Javier Baez (La Vida Baseball)

September 15 through October 15 is National Hispanic Heritage Month (@hispanicteam), a time when the influence of Latinos in the U.S.A. is highlighted. Dedicated time periods that highlight the heritage of African Americans, women and other groups are perfect opportunities for teams, brands and leagues to connect. The U.S. Latino population, now estimated at more than 58 million, continues to have an affinity for baseball.

Major League Baseball (@MLB), among a series of year-round initiatives that reflect its growing Latino player and fan bases, can point to three in particular as the postseason nears.

Each year, the league dedicates a single day in September as “Roberto Clemente Day,” the day teams announce their nominees for the prestigious Roberto Clemente Award, considered by most to be the league’s highest individual honor, greater even than an MVP or Cy Young. The award recognizes the members of all 30 teams who demonstrate the contributions and significance of the late Hall of Famer as a player and humanitarian, dating back nearly two decades. This year, it’s Wednesday, a day following the announcement of the 30 club nominees. Fan voting on the award commenced on Wednesday and continues through Sept. 18.
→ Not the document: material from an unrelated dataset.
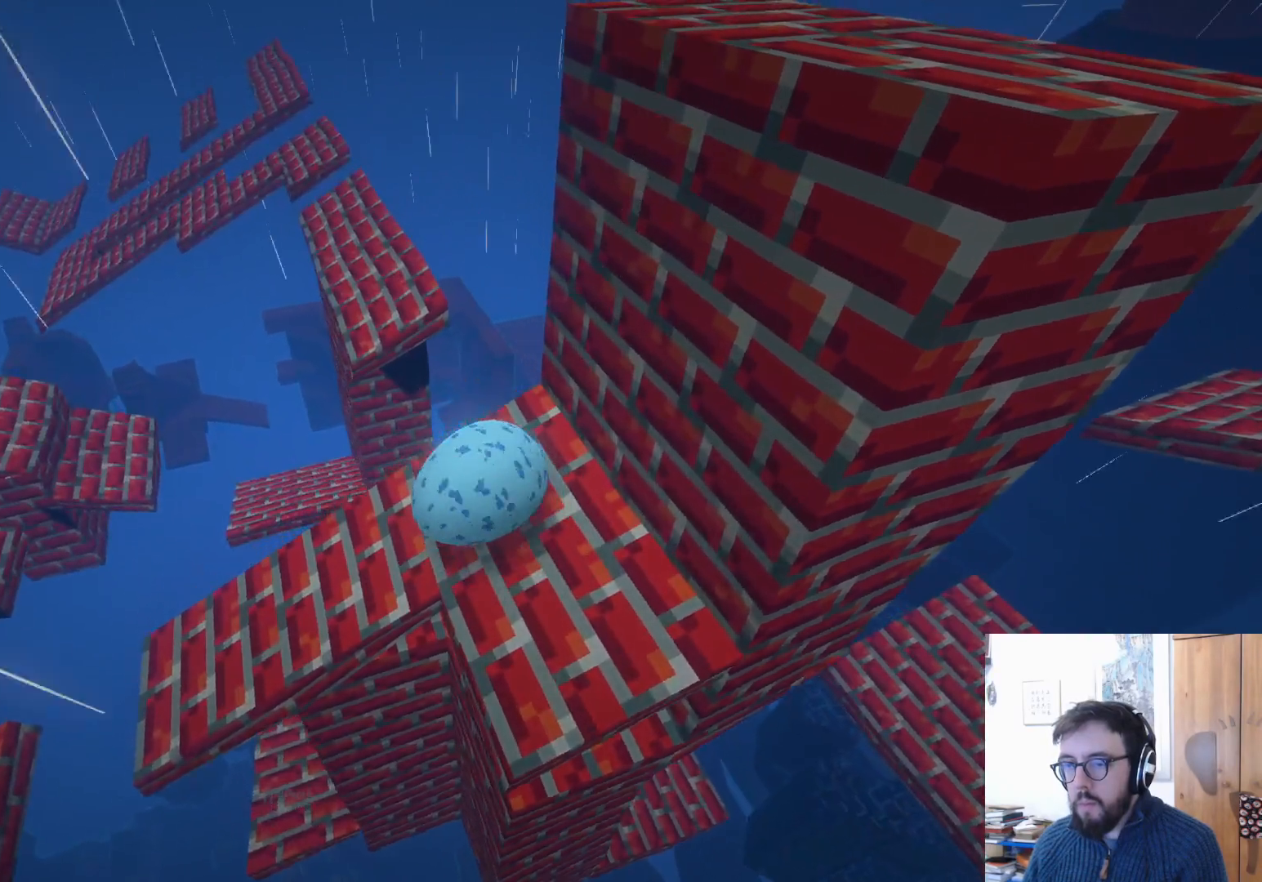
{"buttons": [], "left_stick": "up-right", "right_stick": "center", "events": []}
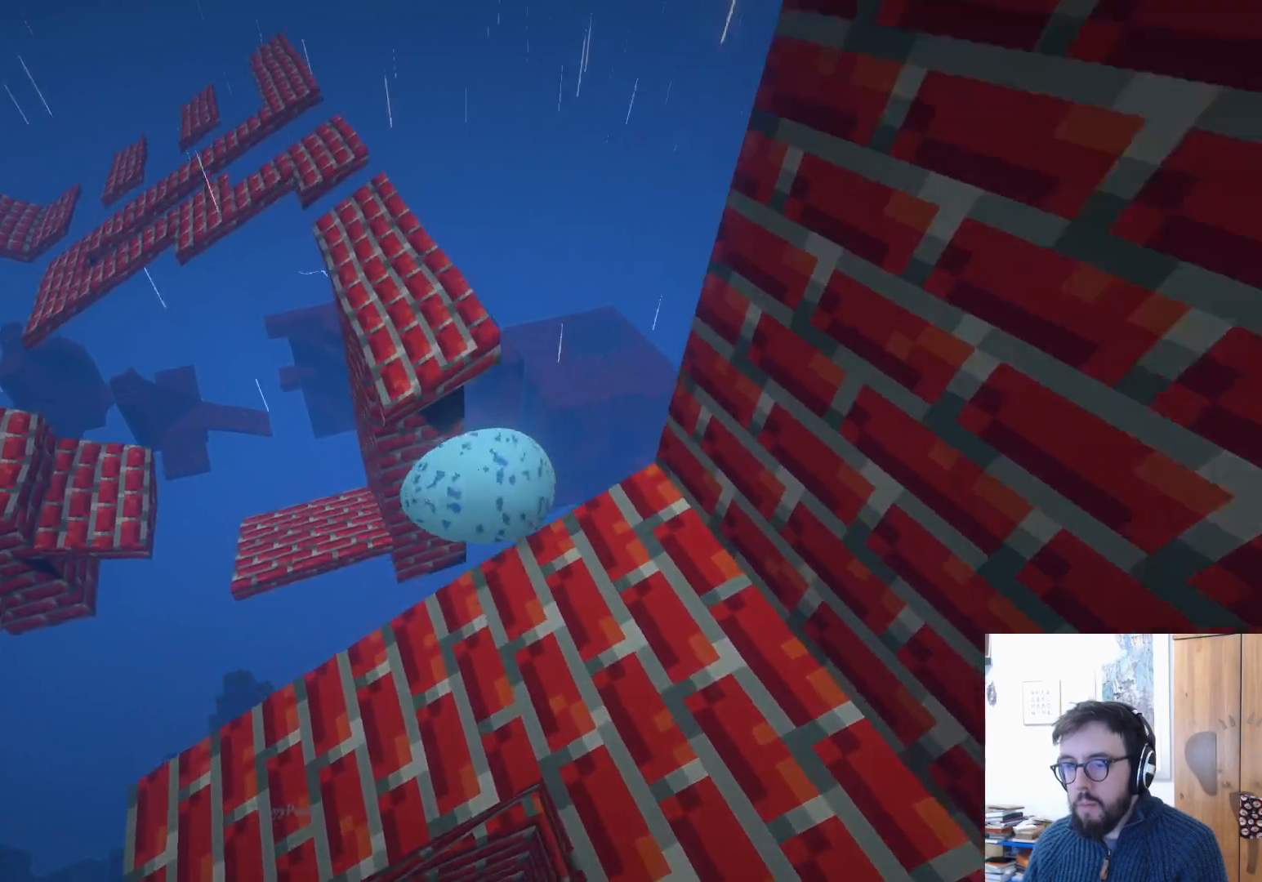
{"buttons": ["A"], "left_stick": "up-right", "right_stick": "center", "events": [[33, "A", "down"]]}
…[I]nvolving these trainers in an important MLB initiative will place them in position to make connections within the game that can enhance their ability to work in the Minor and eventually Major Leagues.

“I am very proud of the great philanthropic efforts of our players,” said MLB Commissioner Rob Manfred in a statement. “Through wide-ranging work and actions, these 30 nominees honor Roberto Clemente’s legacy of being exemplary community ambassadors. Roberto’s unwavering humanitarian spirit continues to inspire our players and fans and serves as a positive example for future generations.”

Two new efforts that didn’t receive as much attention but arguably can have an equally great impact on the game, long-term, are a partnership with Latin American trainers, beginning with pilot programs in baseball-mad Dominican Republic and Venezuela (which, not coincidentally provide MLB the most and second-most foreign-born players). According to the late August announcement, 46 trainers are already on board, with the goal of improving compliance with MLB performance-enhancing substance policies, long an issue with players from Latin America.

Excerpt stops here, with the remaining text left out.